/---

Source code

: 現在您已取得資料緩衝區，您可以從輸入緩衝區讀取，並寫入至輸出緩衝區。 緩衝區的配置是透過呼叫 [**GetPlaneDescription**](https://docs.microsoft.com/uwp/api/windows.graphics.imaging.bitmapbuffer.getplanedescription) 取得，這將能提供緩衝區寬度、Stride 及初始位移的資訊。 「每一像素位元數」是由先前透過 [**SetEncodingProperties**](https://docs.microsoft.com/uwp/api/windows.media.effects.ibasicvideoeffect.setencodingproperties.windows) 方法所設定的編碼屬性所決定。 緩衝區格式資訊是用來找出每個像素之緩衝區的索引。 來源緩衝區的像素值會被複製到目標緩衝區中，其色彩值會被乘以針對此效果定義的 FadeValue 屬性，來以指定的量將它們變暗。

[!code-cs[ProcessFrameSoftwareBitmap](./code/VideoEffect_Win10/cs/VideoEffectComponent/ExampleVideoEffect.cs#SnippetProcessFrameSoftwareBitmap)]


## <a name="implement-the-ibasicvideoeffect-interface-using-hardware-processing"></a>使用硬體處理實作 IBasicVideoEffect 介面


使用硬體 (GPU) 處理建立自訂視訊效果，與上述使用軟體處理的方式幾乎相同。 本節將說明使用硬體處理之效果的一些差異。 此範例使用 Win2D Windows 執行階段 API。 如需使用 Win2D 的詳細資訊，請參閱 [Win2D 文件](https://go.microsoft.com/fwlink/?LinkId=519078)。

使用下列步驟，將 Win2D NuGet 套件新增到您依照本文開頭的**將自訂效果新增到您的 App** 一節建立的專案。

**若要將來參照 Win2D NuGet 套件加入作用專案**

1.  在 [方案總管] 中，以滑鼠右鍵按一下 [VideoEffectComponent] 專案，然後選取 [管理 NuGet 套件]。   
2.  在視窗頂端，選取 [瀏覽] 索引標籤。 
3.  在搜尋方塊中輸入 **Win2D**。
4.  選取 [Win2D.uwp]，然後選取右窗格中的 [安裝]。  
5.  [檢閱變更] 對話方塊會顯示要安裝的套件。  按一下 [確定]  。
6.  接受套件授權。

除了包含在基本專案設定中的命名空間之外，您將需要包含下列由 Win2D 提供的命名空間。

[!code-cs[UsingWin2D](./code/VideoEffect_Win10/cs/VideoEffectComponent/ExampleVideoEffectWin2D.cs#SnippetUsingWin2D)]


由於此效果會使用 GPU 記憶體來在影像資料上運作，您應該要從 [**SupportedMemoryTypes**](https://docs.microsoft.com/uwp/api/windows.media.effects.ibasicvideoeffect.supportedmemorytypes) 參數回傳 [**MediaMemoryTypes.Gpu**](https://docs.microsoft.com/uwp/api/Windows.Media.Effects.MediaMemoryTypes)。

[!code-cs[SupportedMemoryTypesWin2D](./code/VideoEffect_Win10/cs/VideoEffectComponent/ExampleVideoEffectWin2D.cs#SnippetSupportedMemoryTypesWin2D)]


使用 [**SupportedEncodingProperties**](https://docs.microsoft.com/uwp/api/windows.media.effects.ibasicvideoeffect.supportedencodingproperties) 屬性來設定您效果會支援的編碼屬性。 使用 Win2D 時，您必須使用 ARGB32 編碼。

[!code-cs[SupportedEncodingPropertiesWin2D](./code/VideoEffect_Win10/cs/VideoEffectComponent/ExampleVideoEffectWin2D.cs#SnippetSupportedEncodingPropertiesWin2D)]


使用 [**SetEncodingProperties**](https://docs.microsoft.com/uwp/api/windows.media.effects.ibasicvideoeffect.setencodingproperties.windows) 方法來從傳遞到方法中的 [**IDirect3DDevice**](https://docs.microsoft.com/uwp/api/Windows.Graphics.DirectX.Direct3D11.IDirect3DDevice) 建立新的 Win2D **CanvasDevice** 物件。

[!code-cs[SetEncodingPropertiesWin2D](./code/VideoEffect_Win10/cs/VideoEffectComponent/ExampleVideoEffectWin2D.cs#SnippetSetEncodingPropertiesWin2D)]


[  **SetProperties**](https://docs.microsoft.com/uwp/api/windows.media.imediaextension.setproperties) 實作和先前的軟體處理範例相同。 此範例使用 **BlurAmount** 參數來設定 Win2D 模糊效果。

\---

Exercise requirements: Write the listing out again, word for word.

Problem solution:
Source code

: 現在您已取得資料緩衝區，您可以從輸入緩衝區讀取，並寫入至輸出緩衝區。 緩衝區的配置是透過呼叫 [**GetPlaneDescription**](https://docs.microsoft.com/uwp/api/windows.graphics.imaging.bitmapbuffer.getplanedescription) 取得，這將能提供緩衝區寬度、Stride 及初始位移的資訊。 「每一像素位元數」是由先前透過 [**SetEncodingProperties**](https://docs.microsoft.com/uwp/api/windows.media.effects.ibasicvideoeffect.setencodingproperties.windows) 方法所設定的編碼屬性所決定。 緩衝區格式資訊是用來找出每個像素之緩衝區的索引。 來源緩衝區的像素值會被複製到目標緩衝區中，其色彩值會被乘以針對此效果定義的 FadeValue 屬性，來以指定的量將它們變暗。

[!code-cs[ProcessFrameSoftwareBitmap](./code/VideoEffect_Win10/cs/VideoEffectComponent/ExampleVideoEffect.cs#SnippetProcessFrameSoftwareBitmap)]


## <a name="implement-the-ibasicvideoeffect-interface-using-hardware-processing"></a>使用硬體處理實作 IBasicVideoEffect 介面


使用硬體 (GPU) 處理建立自訂視訊效果，與上述使用軟體處理的方式幾乎相同。 本節將說明使用硬體處理之效果的一些差異。 此範例使用 Win2D Windows 執行階段 API。 如需使用 Win2D 的詳細資訊，請參閱 [Win2D 文件](https://go.microsoft.com/fwlink/?LinkId=519078)。

使用下列步驟，將 Win2D NuGet 套件新增到您依照本文開頭的**將自訂效果新增到您的 App** 一節建立的專案。

**若要將來參照 Win2D NuGet 套件加入作用專案**

1.  在 [方案總管] 中，以滑鼠右鍵按一下 [VideoEffectComponent] 專案，然後選取 [管理 NuGet 套件]。   
2.  在視窗頂端，選取 [瀏覽] 索引標籤。 
3.  在搜尋方塊中輸入 **Win2D**。
4.  選取 [Win2D.uwp]，然後選取右窗格中的 [安裝]。  
5.  [檢閱變更] 對話方塊會顯示要安裝的套件。  按一下 [確定]  。
6.  接受套件授權。

除了包含在基本專案設定中的命名空間之外，您將需要包含下列由 Win2D 提供的命名空間。

[!code-cs[UsingWin2D](./code/VideoEffect_Win10/cs/VideoEffectComponent/ExampleVideoEffectWin2D.cs#SnippetUsingWin2D)]


由於此效果會使用 GPU 記憶體來在影像資料上運作，您應該要從 [**SupportedMemoryTypes**](https://docs.microsoft.com/uwp/api/windows.media.effects.ibasicvideoeffect.supportedmemorytypes) 參數回傳 [**MediaMemoryTypes.Gpu**](https://docs.microsoft.com/uwp/api/Windows.Media.Effects.MediaMemoryTypes)。

[!code-cs[SupportedMemoryTypesWin2D](./code/VideoEffect_Win10/cs/VideoEffectComponent/ExampleVideoEffectWin2D.cs#SnippetSupportedMemoryTypesWin2D)]


使用 [**SupportedEncodingProperties**](https://docs.microsoft.com/uwp/api/windows.media.effects.ibasicvideoeffect.supportedencodingproperties) 屬性來設定您效果會支援的編碼屬性。 使用 Win2D 時，您必須使用 ARGB32 編碼。

[!code-cs[SupportedEncodingPropertiesWin2D](./code/VideoEffect_Win10/cs/VideoEffectComponent/ExampleVideoEffectWin2D.cs#SnippetSupportedEncodingPropertiesWin2D)]


使用 [**SetEncodingProperties**](https://docs.microsoft.com/uwp/api/windows.media.effects.ibasicvideoeffect.setencodingproperties.windows) 方法來從傳遞到方法中的 [**IDirect3DDevice**](https://docs.microsoft.com/uwp/api/Windows.Graphics.DirectX.Direct3D11.IDirect3DDevice) 建立新的 Win2D **CanvasDevice** 物件。

[!code-cs[SetEncodingPropertiesWin2D](./code/VideoEffect_Win10/cs/VideoEffectComponent/ExampleVideoEffectWin2D.cs#SnippetSetEncodingPropertiesWin2D)]


[  **SetProperties**](https://docs.microsoft.com/uwp/api/windows.media.imediaextension.setproperties) 實作和先前的軟體處理範例相同。 此範例使用 **BlurAmount** 參數來設定 Win2D 模糊效果。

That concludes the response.